Alois Hitler - Early Life

Early Life

Alois Schicklgruber was born in the village of Strones in the Waldviertel, a hilly forested area in northwest Lower Austria just north of Vienna, to a 42-year-old unmarried peasant, Maria Anna Schicklgruber, whose family had lived in the area for generations. At his baptism at the nearby village of Döllersheim, the space for his father's name on the baptismal certificate was left blank and the priest wrote "illegitimate". His mother cared for Alois in a house she shared at Strones with her elderly father, Johannes Schicklgruber.

Sometime later, Johann Georg Hiedler moved in with the Schicklgrubers; he married Maria when Alois was five.

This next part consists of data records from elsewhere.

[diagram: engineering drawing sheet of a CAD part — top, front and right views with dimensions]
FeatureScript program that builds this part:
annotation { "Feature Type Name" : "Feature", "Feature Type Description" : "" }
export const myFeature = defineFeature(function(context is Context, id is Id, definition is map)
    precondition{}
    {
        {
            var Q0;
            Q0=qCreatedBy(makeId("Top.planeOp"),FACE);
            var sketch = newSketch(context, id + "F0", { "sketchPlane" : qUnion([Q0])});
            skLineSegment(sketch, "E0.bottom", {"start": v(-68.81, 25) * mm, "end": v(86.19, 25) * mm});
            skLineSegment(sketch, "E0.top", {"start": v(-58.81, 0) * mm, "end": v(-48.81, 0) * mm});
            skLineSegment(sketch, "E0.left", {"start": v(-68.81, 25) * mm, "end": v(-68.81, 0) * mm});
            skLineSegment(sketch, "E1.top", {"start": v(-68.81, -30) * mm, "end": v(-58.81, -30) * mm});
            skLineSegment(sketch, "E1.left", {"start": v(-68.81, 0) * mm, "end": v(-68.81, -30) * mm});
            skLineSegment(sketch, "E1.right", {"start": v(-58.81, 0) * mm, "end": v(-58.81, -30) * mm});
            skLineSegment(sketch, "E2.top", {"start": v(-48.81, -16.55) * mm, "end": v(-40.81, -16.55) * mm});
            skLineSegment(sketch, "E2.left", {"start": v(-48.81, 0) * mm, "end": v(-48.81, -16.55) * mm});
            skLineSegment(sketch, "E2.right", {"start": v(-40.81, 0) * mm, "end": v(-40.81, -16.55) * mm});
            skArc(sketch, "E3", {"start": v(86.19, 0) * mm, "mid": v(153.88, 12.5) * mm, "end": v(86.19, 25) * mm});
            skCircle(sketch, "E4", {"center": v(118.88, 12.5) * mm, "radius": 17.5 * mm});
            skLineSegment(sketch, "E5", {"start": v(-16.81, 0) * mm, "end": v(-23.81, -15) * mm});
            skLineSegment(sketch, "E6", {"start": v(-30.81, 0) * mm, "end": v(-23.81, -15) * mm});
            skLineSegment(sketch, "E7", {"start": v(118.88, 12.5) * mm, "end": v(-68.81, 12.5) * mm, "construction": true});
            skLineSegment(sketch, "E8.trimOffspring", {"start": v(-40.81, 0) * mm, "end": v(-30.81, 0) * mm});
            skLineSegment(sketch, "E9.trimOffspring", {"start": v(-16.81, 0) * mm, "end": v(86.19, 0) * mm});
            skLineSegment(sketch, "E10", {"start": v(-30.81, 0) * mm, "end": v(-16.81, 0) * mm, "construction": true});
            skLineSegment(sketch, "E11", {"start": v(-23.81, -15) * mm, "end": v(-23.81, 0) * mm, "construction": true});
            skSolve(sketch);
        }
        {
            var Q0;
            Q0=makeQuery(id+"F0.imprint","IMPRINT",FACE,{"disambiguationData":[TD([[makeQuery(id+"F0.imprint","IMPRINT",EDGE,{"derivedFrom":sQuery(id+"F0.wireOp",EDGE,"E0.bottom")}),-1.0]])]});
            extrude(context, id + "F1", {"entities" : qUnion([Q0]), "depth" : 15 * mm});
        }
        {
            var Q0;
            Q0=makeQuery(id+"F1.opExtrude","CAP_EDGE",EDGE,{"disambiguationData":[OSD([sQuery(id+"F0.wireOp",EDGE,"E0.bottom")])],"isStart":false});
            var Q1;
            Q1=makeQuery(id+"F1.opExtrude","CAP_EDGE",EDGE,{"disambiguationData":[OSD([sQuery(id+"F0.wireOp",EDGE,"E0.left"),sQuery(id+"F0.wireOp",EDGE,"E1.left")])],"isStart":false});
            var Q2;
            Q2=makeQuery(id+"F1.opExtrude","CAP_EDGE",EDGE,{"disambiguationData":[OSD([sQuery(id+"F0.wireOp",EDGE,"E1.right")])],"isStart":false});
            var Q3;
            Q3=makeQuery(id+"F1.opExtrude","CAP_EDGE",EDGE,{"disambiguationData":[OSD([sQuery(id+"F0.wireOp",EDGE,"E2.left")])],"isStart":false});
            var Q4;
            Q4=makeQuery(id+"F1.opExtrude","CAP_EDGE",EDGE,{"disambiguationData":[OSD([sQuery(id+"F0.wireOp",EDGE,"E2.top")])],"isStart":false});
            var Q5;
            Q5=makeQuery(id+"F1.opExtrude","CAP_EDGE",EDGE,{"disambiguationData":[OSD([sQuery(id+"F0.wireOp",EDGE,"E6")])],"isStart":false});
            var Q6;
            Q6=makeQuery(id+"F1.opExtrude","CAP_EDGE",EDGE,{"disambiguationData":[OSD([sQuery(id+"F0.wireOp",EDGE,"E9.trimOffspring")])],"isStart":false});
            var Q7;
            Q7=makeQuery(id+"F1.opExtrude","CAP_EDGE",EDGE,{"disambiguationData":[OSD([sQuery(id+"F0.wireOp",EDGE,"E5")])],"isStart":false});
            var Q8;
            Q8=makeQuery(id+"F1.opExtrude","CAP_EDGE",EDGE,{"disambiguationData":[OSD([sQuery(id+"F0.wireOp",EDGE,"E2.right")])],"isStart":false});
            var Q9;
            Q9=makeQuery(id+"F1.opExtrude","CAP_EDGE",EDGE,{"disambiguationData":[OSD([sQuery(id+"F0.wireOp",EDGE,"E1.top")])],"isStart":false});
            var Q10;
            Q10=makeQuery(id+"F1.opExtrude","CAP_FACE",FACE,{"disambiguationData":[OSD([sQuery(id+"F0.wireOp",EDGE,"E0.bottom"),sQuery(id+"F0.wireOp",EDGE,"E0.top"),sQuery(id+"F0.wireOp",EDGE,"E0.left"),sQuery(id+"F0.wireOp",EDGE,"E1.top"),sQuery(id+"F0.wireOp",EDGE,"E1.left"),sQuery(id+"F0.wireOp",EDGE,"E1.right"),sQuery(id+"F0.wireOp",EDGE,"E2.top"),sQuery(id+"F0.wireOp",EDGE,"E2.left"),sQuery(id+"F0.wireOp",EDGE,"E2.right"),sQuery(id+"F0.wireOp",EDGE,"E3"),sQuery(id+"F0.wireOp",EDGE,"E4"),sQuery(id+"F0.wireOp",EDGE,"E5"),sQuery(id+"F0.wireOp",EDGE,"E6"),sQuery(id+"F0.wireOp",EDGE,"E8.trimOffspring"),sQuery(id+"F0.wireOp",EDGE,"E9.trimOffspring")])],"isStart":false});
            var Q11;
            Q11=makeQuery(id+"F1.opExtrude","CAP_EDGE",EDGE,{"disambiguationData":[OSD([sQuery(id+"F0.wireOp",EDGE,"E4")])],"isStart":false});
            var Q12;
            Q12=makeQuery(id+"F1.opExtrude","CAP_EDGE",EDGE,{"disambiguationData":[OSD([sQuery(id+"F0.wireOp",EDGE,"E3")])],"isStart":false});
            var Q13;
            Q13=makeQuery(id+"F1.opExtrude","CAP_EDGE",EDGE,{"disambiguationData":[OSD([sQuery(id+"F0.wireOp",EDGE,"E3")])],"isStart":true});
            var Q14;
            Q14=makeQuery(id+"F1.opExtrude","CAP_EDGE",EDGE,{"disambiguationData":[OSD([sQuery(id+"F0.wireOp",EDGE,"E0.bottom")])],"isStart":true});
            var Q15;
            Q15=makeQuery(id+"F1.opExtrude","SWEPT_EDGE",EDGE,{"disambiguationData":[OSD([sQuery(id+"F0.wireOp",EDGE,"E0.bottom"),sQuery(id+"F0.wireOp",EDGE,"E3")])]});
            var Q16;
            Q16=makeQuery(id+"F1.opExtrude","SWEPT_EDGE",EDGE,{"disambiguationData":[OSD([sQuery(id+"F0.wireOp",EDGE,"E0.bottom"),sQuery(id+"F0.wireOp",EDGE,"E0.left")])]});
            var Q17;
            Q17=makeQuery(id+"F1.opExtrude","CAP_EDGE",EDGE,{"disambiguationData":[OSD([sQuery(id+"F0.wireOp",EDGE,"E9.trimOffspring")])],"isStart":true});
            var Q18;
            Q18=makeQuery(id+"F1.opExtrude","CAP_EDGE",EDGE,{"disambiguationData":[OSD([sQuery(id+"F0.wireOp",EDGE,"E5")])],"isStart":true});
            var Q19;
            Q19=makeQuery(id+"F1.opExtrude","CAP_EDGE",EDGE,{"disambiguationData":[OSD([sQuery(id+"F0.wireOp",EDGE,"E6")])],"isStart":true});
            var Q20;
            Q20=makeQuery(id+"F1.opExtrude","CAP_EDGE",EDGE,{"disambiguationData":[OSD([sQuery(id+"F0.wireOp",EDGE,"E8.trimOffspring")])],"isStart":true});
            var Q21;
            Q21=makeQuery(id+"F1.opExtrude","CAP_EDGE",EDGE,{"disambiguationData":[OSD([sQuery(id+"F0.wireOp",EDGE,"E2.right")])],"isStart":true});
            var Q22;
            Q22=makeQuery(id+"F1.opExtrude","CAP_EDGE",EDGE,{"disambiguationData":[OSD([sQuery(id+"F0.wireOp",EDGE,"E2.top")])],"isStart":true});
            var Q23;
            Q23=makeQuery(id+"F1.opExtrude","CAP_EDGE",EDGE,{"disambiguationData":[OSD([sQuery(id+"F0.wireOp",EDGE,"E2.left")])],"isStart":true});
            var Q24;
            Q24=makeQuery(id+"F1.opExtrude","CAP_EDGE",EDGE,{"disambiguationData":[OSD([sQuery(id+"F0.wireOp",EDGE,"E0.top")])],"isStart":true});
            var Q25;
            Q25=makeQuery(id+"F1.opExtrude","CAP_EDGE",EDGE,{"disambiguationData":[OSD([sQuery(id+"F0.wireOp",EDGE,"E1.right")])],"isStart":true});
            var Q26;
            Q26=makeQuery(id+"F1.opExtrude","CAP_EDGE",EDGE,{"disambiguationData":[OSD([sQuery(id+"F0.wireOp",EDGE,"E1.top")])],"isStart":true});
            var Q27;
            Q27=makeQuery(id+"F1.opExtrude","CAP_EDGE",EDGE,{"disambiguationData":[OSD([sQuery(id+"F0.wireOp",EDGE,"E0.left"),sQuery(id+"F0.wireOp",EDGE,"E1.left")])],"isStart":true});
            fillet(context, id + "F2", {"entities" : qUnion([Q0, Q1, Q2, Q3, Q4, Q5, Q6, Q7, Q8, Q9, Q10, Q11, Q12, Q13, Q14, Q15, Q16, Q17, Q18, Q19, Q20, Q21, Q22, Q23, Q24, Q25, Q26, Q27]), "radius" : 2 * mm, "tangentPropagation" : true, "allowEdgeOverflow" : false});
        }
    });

By the age of 10, Alois had been sent to live with Hiedler's brother, Johann Nepomuk Hiedler, who owned a farm in the nearby village of Spital. Alois attended elementary school and took lessons in shoe-making from a local cobbler. At the age of 13 he left the farm in Spital and went to Vienna as an apprentice cobbler, working there for about five years. In response to a recruitment drive by the Austrian government offering employment in the civil service to people from rural areas, Alois joined the frontier guards (customs service) of the Austrian Finance Ministry in 1855 at the age of 18.